Guesses for the type of objects we just created?

### Naming Conventions for Dataframes

It is common dataframes to contain `df` in their variable names, as we have here with `nba_df`. In many examples, you may see dataframes simply with the name `df`. In practice, especially if you are working with multiple dataframes, it is good to have a name that will describe what your dataframe contains or how it differs from the other dataframes in your environment, i.e. other dataframes you have created in your notebook or current python session or kernel. For example, when I created the first two dataframes, which are exactly the same, but my purpose is to demonstrate the different ways of creating them, I name them to identify that, albeit ridiculously long names ;). (We will compare them later to prove they are identical, btw). 

## View Dataframes

What's in these dataframes we just created? 

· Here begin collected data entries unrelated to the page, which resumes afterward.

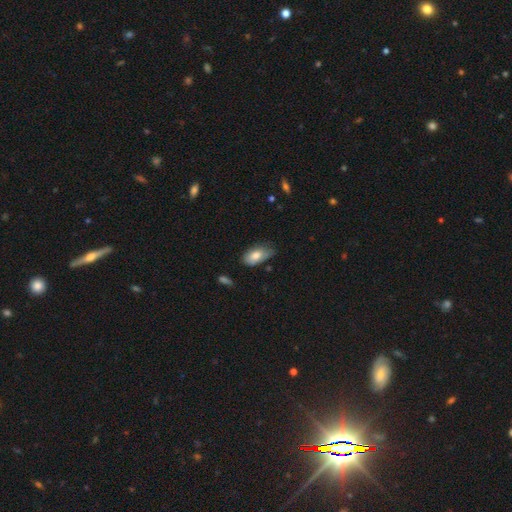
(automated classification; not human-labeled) The model was most divided on "merging": none: 48%, minor disturbance: 41%, major disturbance: 9%, merger: 3%. More confident: how rounded — in between (92%); smooth or featured — smooth (75%).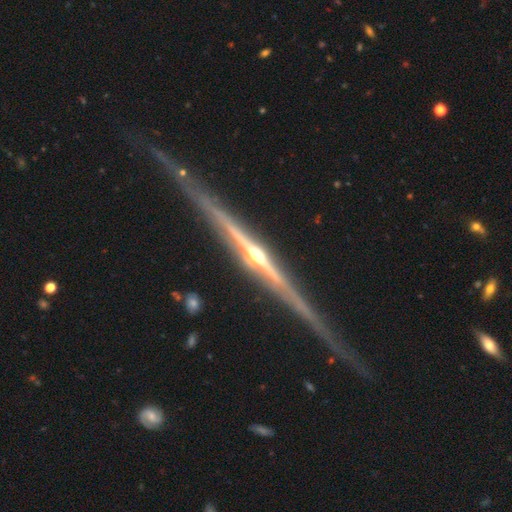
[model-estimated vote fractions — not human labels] featured or disk 91%, smooth 5%, star or artifact 4%. Down the decision tree: edge-on disk — yes (98%); edge-on bulge — rounded (89%); merging — none (83%).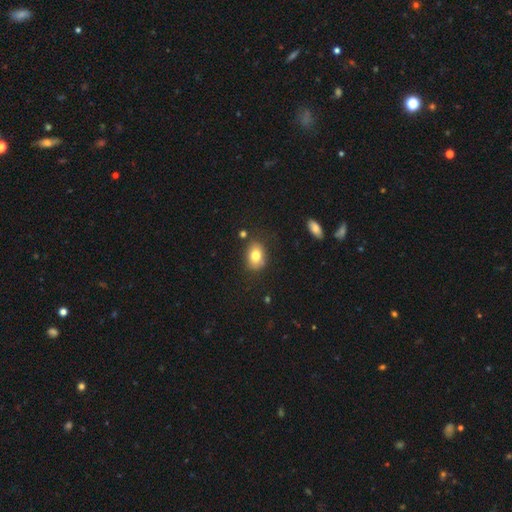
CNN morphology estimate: A smooth galaxy with no disk features (79%) that is in between round and cigar-shaped (74%). Merging: none (77%).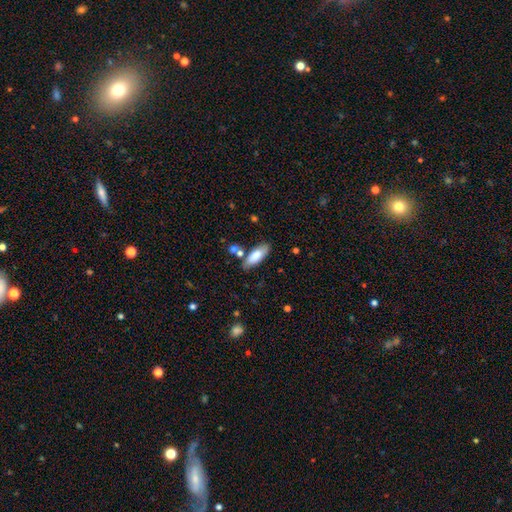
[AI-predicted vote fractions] Smooth or featured: smooth — 79% (featured or disk — 14%)
How rounded: in between — 71% (cigar-shaped — 27%)
Merging: none — 75% (minor disturbance — 15%)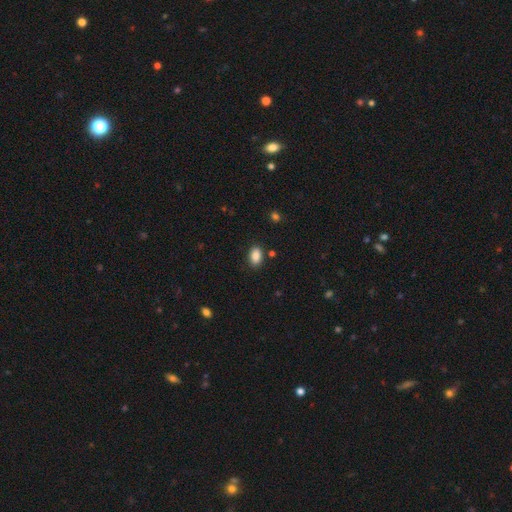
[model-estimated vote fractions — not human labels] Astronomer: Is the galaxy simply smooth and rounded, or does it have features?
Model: smooth — 87%.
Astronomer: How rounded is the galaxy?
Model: in between — 90%.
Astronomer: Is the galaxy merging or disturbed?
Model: none — 85%.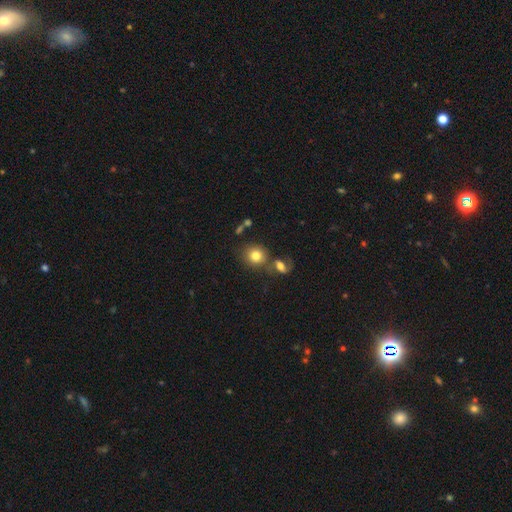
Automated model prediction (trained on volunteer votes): Smooth or featured? smooth (79%)
How rounded? round (81%)
Merging? none (62%)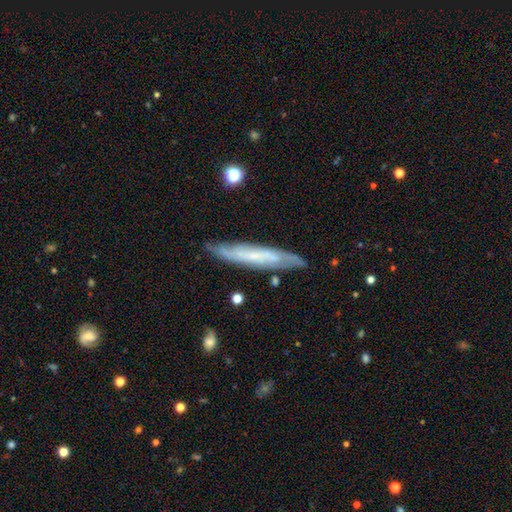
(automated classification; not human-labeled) Smooth or featured? featured or disk (63%)
Edge-on disk? yes (59%)
Merging? none (79%)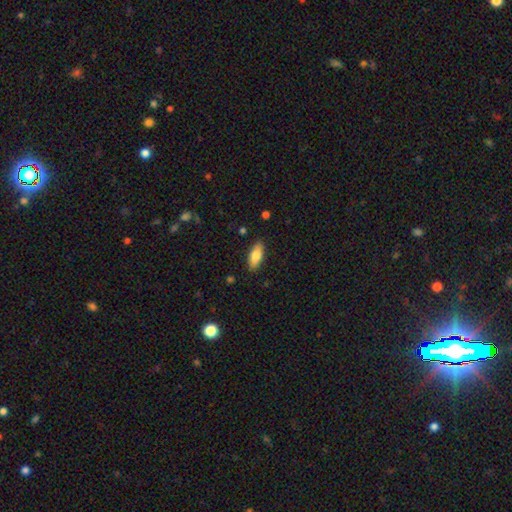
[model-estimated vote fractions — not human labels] smooth_or_featured: smooth (p=0.77) [alt: featured or disk p=0.16]
how_rounded: in between (p=0.76) [alt: cigar-shaped p=0.21]
merging: none (p=0.87) [alt: minor disturbance p=0.09]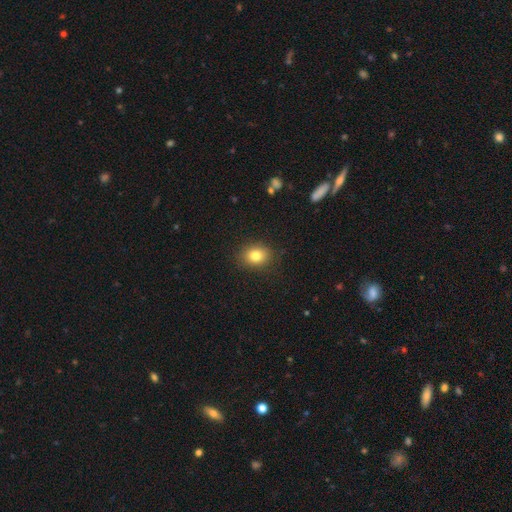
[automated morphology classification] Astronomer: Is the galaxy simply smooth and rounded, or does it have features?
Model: smooth — 80%.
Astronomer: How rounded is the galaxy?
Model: round — 50% (runner-up: in between, 49%).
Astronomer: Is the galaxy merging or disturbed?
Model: none — 88%.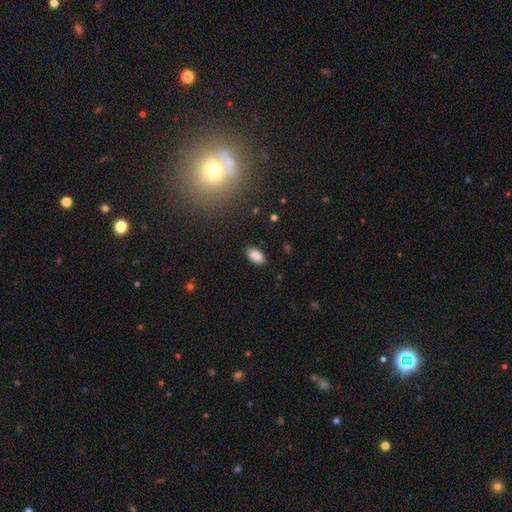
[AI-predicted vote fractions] smooth-or-featured: smooth: 88% | star or artifact: 8% | featured or disk: 4%
  how-rounded: in between: 94% | cigar-shaped: 3% | round: 3%
  merging: none: 87% | minor disturbance: 9% | major disturbance: 2% | merger: 1%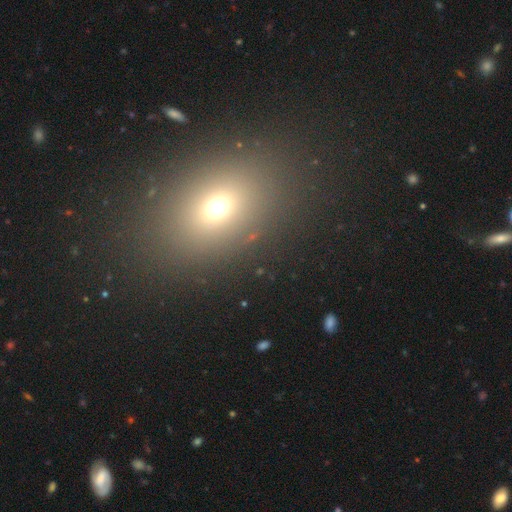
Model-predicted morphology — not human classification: Smooth or featured?
  - smooth: 64% *
  - star or artifact: 24%
  - featured or disk: 12%
How rounded?
  - in between: 67% *
  - round: 30%
  - cigar-shaped: 2%
Merging?
  - none: 88% *
  - minor disturbance: 7%
  - major disturbance: 4%
  - merger: 2%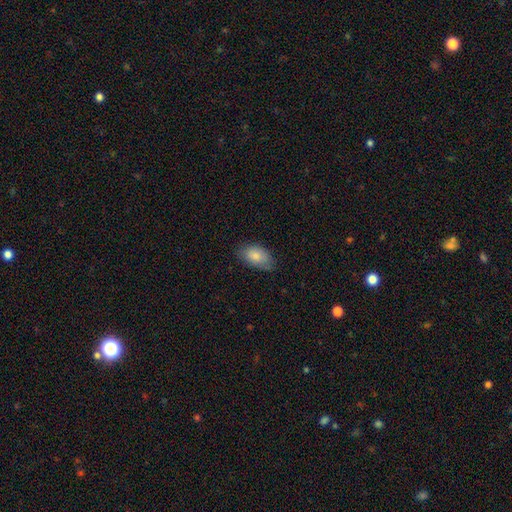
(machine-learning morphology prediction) Smooth or featured? smooth (84%)
How rounded? in between (92%)
Merging? none (73%)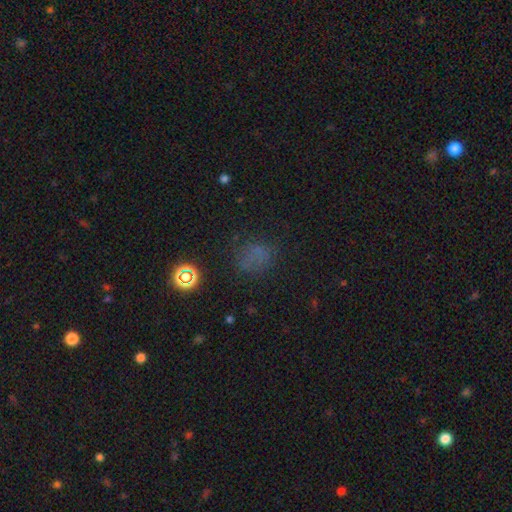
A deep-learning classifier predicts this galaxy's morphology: Smooth or featured: smooth — 53% (star or artifact — 34%)
How rounded: round — 62% (in between — 36%)
Merging: none — 66% (minor disturbance — 19%)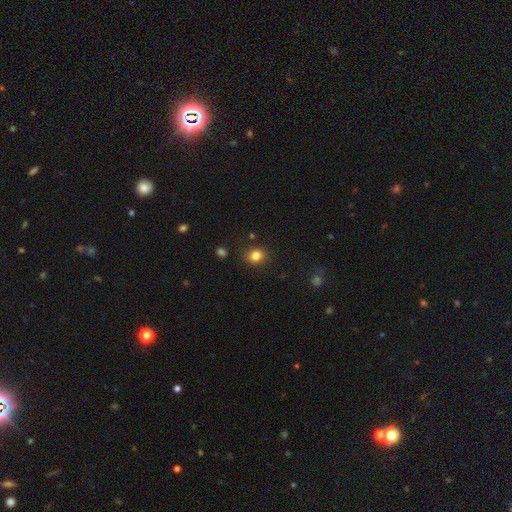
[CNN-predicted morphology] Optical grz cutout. It shows a smooth galaxy with no disk features (82%) that is round (76%). Merging: none (86%).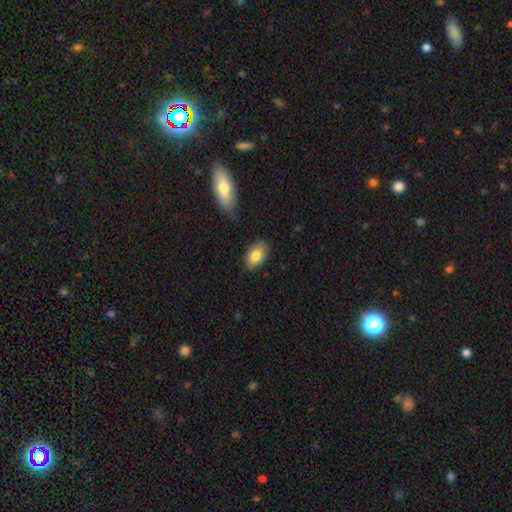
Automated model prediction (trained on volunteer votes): Q: Smooth or featured?
A: smooth (82%); runner-up: featured or disk (11%)
Q: How rounded?
A: in between (93%); runner-up: round (6%)
Q: Merging?
A: none (83%); runner-up: minor disturbance (12%)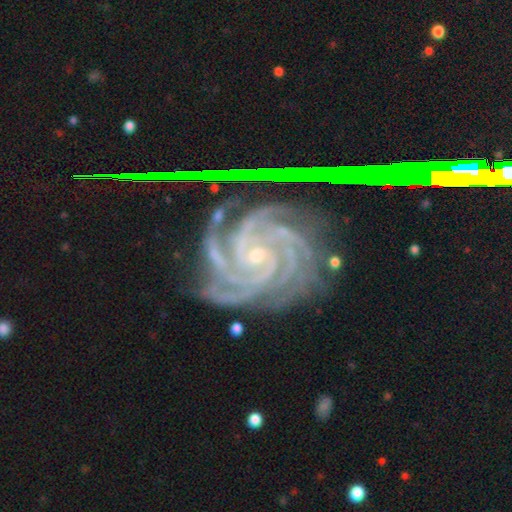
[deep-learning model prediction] The model was most divided on "spiral arm count": 4: 41%, 3: 20%, more than 4: 15%, can't tell: 9%, 2: 8%, 1: 7%. More confident: spiral arms — yes (99%); edge-on disk — no (98%); smooth or featured — featured or disk (92%); spiral winding — tight (81%); bulge size — small (74%); merging — none (72%); bar — no (61%).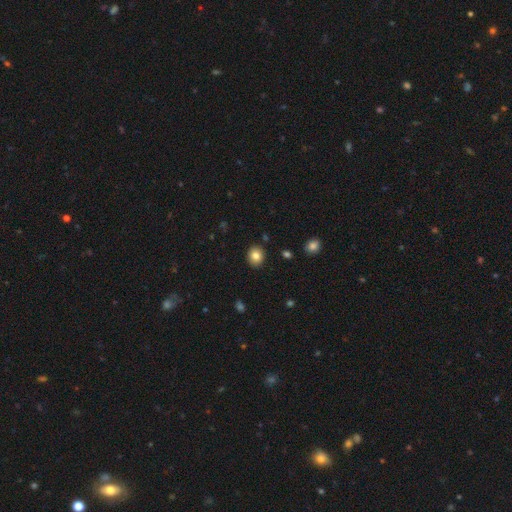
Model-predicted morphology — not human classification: Q: Smooth or featured?
A: smooth (83%); runner-up: star or artifact (10%)
Q: How rounded?
A: round (68%); runner-up: in between (31%)
Q: Merging?
A: none (89%); runner-up: minor disturbance (7%)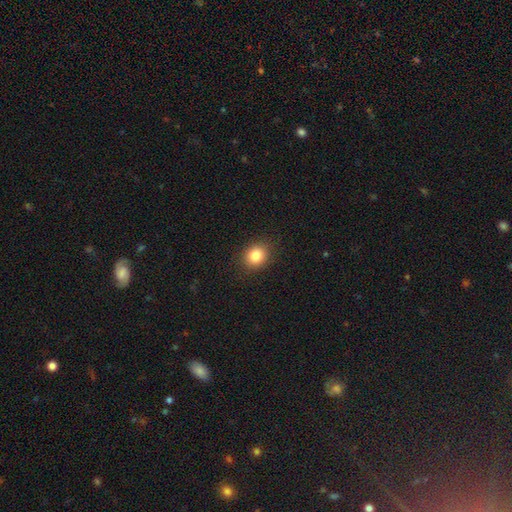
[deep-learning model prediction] A smooth galaxy with no disk features (83%) that is round (66%).

Vote fractions:
- Smooth or featured? smooth: 83% / star or artifact: 11% / featured or disk: 7%
- How rounded? round: 66% / in between: 33% / cigar-shaped: 1%
- Merging? none: 89% / minor disturbance: 8% / major disturbance: 2% / merger: 1%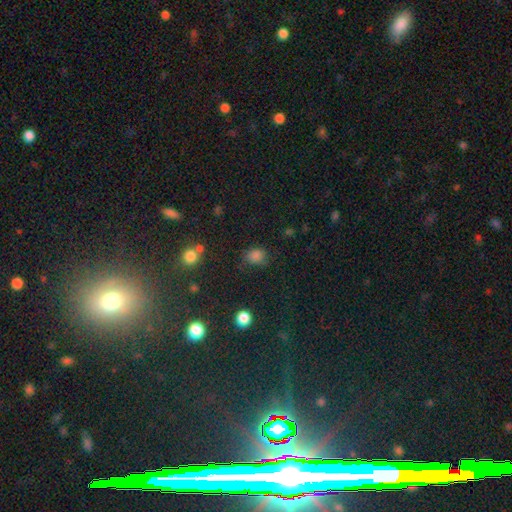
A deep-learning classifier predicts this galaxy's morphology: A smooth galaxy with no disk features (79%) that is round (56%). Merging: none (68%).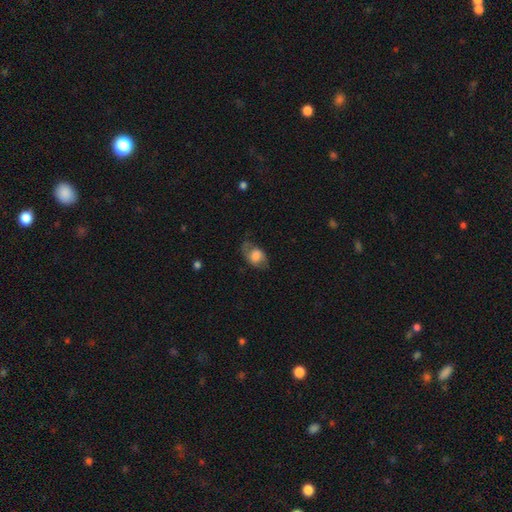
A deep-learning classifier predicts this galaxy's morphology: This is possibly a smooth galaxy (58%). How rounded: likely in between (76%). Merging: possibly none (54%).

1. `nba_df` (without `print()`) gives a nice pretty display
2. `nba_df` (without `print()`) will not work outside of jupyter or ipython.   
3. `print(nba_df)` does not have an `Out[#]`, while `nba_df` does.    
4. `nba_df` (without `print()`) will not return anything if there is a statement following it in the same cell that displays something.  

## Compare Dataframes

Are nba_df_from_dict_as_cols and nba_df_from_lists_as_rows 
equivalent dataframes? Don't take my word for it. 

remember from numpy... `(my_array < 0).all()`?

## Summarize Dataframes

- `df.info()`:  See total number of rows, column names, number of non-null values for each column, datatype of each column, size of the dataframe (memory usage) 

- `df.describe()`: Summary statistics of all the columns with numeric datatypes. 


## Dataframe Attributes

- `df.dtypes`: datatype of each column
- `df.shape`: tuple of number of rows & columns in the dataframe
- `df.index`: the labels for each row (usually autogenerated int)
- `df.columns`: you can also assign new values to this attribute. 

You will notice that when calling these attributes of dataframes, they are not followed by `()`. When you forget, you will just get a nice error to remind you :)

## Subset/Filter Dataframes

### Columns

Return a dataframe

- `df[[col1, col2]]`  
- `df[[col1]]`  
- `mycols = [col1, col2]` -> `df[mycols]`  

Return a series
- `df[col1]`  
- `df.col1`  


### Rows

We can take a peek at the first 5 rows, last 5 rows, a random sample, or anything in between. 

- `df.head()`: first n rows (default n = 5)  
- `df.tail()`: last n rows (default n = 5)  
- `df.sample(n)`: sample n rows  
- `df.sample(frac)`: sample frac (proportion) of rows     
- `df[df.col1 < x]`: all columns and all rows where col1 value is less than x

### Columns & Rows

- `df[df.col1 < x].col2`: column 2 and rows where col1 value is less than x. What kind of object is returned?     
- `df[df.col1 < x][[col1, col2]]`: columns 1 & 2 and rows where col1 value is less than x. What kind of object is returned?   


## Drop, Rename, Add Columns


- `df.drop(colums=[])`
- `df.rename(columns={'original_name': 'new_name'})`
- `df['new_col'] = df.col1 < x`
- `df.assign(new_col=df.col1 < x)`

In the drop and rename methods (and many others in pandas), the original dataframe is not changed, but instead a new dataframe is produced. However, you can use the `inplace` argument to change the original dataframe. 


## Sort Dataframes

- `df.sort_values(by='col1', ascending=False)`: default is True, so `ascending` argument is not necessary if sorting in ascending order. 

## Chain Dataframe Methods

As long as each method is returning a dataframe, these can be chained together to quickly and easily create the dataframe you need.